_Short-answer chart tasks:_
━━━━━━
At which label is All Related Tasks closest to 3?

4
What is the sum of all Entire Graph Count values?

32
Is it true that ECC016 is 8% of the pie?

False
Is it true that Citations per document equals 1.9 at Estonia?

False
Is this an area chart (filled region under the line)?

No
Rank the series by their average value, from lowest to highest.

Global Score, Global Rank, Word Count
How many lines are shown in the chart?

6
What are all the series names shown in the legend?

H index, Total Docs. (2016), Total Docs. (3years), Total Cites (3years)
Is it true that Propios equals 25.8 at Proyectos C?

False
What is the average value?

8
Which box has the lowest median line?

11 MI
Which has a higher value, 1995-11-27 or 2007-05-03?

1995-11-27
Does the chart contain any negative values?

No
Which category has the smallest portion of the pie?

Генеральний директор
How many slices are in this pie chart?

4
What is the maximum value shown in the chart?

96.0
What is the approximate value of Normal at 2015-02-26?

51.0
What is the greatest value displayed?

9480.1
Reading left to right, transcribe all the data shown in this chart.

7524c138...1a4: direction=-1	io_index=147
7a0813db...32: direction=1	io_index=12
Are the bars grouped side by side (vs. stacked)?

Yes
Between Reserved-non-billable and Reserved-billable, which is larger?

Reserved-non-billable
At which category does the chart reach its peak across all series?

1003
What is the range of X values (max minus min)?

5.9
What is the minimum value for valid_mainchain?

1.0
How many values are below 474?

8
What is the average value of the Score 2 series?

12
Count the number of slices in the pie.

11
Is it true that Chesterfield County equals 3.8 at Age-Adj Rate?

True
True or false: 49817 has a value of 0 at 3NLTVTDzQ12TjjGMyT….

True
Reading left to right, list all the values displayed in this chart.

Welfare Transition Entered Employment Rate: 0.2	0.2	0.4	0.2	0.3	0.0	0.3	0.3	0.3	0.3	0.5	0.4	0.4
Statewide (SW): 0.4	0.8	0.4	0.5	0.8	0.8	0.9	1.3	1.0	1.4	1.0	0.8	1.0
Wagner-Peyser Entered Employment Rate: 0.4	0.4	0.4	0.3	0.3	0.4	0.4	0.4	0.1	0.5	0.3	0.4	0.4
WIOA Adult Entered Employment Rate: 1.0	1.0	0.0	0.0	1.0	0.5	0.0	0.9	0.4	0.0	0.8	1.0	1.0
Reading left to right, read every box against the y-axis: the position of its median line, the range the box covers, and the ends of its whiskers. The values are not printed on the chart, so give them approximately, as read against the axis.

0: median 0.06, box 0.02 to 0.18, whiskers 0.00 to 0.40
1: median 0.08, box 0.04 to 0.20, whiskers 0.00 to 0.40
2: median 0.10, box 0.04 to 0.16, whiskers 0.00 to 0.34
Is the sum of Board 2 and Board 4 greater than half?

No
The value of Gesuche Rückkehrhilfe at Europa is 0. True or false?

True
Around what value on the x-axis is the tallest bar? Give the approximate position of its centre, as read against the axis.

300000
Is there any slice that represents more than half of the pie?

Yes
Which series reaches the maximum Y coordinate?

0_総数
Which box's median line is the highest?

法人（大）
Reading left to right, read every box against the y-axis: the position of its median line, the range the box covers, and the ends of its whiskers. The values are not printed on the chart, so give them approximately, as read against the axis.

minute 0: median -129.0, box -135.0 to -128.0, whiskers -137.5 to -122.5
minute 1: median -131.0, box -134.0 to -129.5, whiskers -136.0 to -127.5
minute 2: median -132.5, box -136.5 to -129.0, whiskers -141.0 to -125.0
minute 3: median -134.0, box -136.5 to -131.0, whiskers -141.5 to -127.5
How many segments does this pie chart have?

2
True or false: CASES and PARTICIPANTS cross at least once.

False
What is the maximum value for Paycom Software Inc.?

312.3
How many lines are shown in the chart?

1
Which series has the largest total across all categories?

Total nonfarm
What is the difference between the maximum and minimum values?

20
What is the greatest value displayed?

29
━━━━━━
_Exercise:_ Gather every line in the data above that contains the string "many". Case counts, so include only matches with the same capitalization.

_Output for this exercise:_
How many lines are shown in the chart?
How many slices are in this pie chart?
How many values are below 474?
How many segments does this pie chart have?
How many lines are shown in the chart?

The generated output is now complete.